• _Your objective_: Whenever a line in the entries below contains "Parte", copy that line.
════════════════════
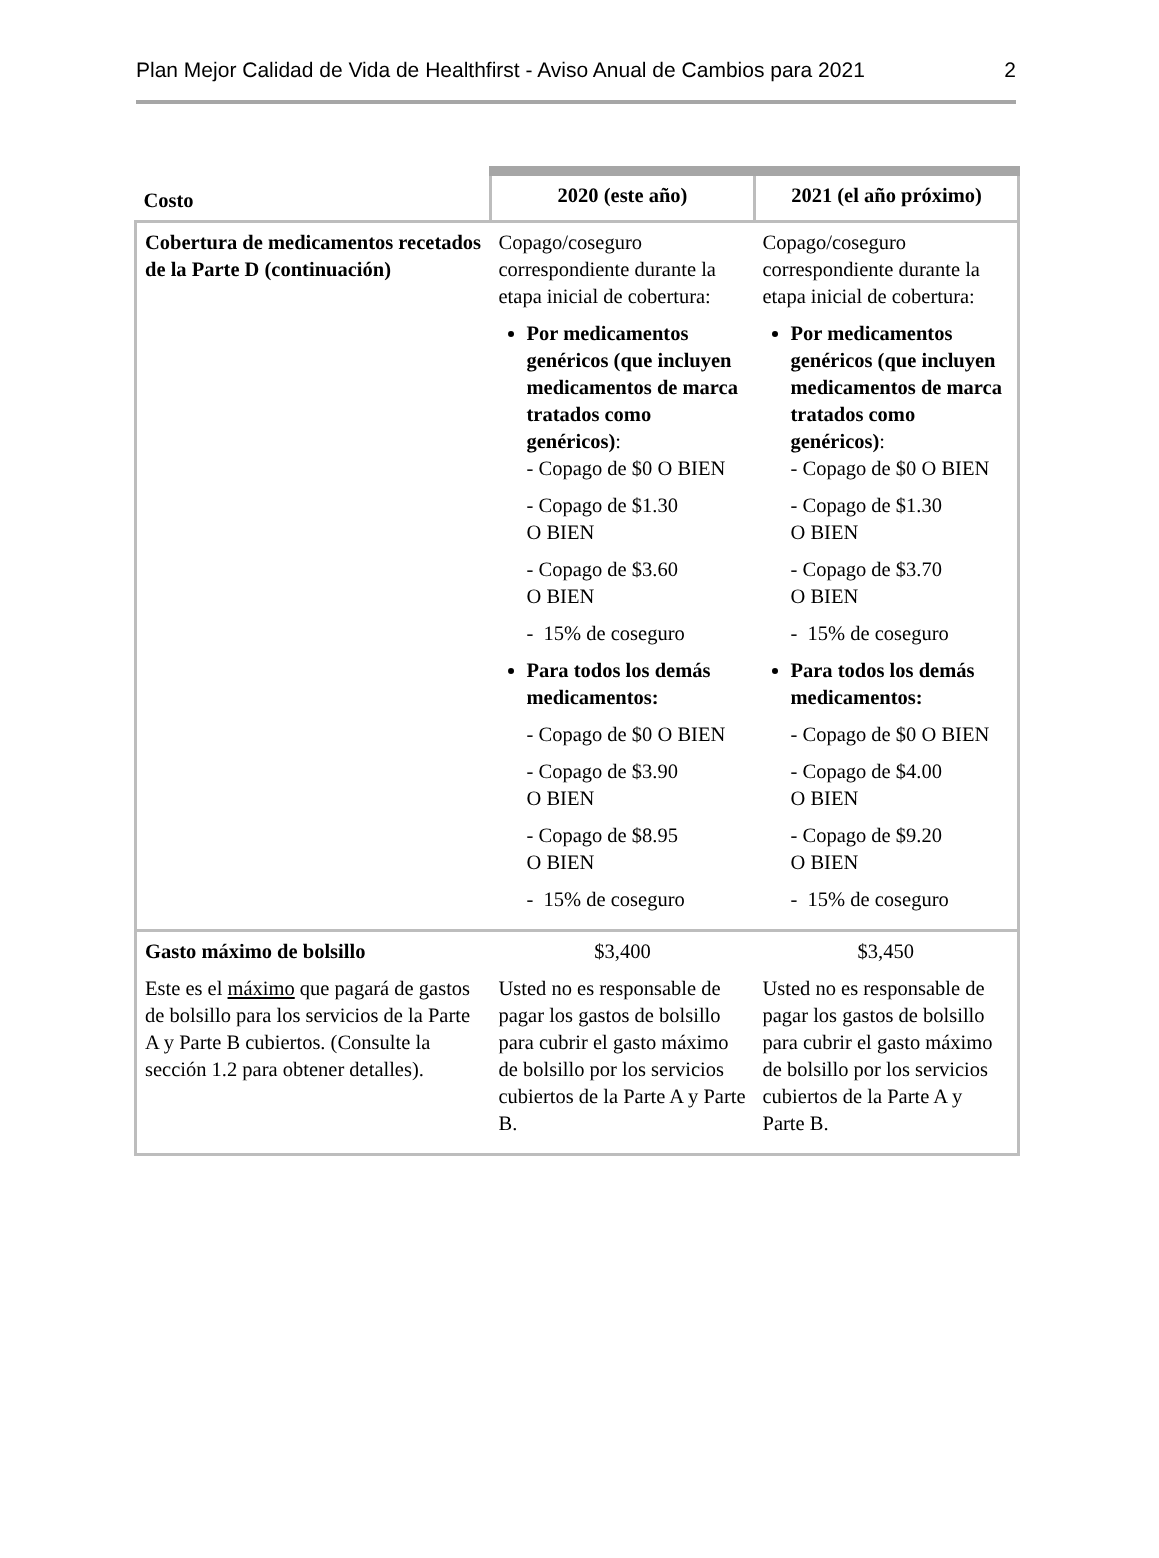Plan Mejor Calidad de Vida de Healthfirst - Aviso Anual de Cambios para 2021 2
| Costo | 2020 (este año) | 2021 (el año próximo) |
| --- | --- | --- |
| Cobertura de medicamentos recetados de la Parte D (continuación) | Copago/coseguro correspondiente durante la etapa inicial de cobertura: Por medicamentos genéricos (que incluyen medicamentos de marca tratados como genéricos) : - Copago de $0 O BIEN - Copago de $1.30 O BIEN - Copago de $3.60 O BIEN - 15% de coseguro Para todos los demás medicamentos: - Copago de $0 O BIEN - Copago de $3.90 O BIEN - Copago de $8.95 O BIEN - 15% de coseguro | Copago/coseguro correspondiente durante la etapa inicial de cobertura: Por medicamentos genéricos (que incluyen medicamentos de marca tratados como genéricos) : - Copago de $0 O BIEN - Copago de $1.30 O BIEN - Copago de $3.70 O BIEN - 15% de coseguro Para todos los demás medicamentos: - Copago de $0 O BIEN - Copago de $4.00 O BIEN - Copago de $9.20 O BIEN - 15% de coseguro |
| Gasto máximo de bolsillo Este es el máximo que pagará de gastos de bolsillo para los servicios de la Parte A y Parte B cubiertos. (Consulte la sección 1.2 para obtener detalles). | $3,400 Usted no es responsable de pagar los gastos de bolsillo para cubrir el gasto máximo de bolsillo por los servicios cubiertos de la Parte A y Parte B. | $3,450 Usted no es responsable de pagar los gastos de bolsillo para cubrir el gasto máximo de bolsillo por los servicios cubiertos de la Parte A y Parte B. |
════════════════════
• _Answer area_:
| Cobertura de medicamentos recetados de la Parte D (continuación) | Copago/coseguro correspondiente durante la etapa inicial de cobertura: Por medicamentos genéricos (que incluyen medicamentos de marca tratados como genéricos) : - Copago de $0 O BIEN - Copago de $1.30 O BIEN - Copago de $3.60 O BIEN - 15% de coseguro Para todos los demás medicamentos: - Copago de $0 O BIEN - Copago de $3.90 O BIEN - Copago de $8.95 O BIEN - 15% de coseguro | Copago/coseguro correspondiente durante la etapa inicial de cobertura: Por medicamentos genéricos (que incluyen medicamentos de marca tratados como genéricos) : - Copago de $0 O BIEN - Copago de $1.30 O BIEN - Copago de $3.70 O BIEN - 15% de coseguro Para todos los demás medicamentos: - Copago de $0 O BIEN - Copago de $4.00 O BIEN - Copago de $9.20 O BIEN - 15% de coseguro |
| Gasto máximo de bolsillo Este es el máximo que pagará de gastos de bolsillo para los servicios de la Parte A y Parte B cubiertos. (Consulte la sección 1.2 para obtener detalles). | $3,400 Usted no es responsable de pagar los gastos de bolsillo para cubrir el gasto máximo de bolsillo por los servicios cubiertos de la Parte A y Parte B. | $3,450 Usted no es responsable de pagar los gastos de bolsillo para cubrir el gasto máximo de bolsillo por los servicios cubiertos de la Parte A y Parte B. |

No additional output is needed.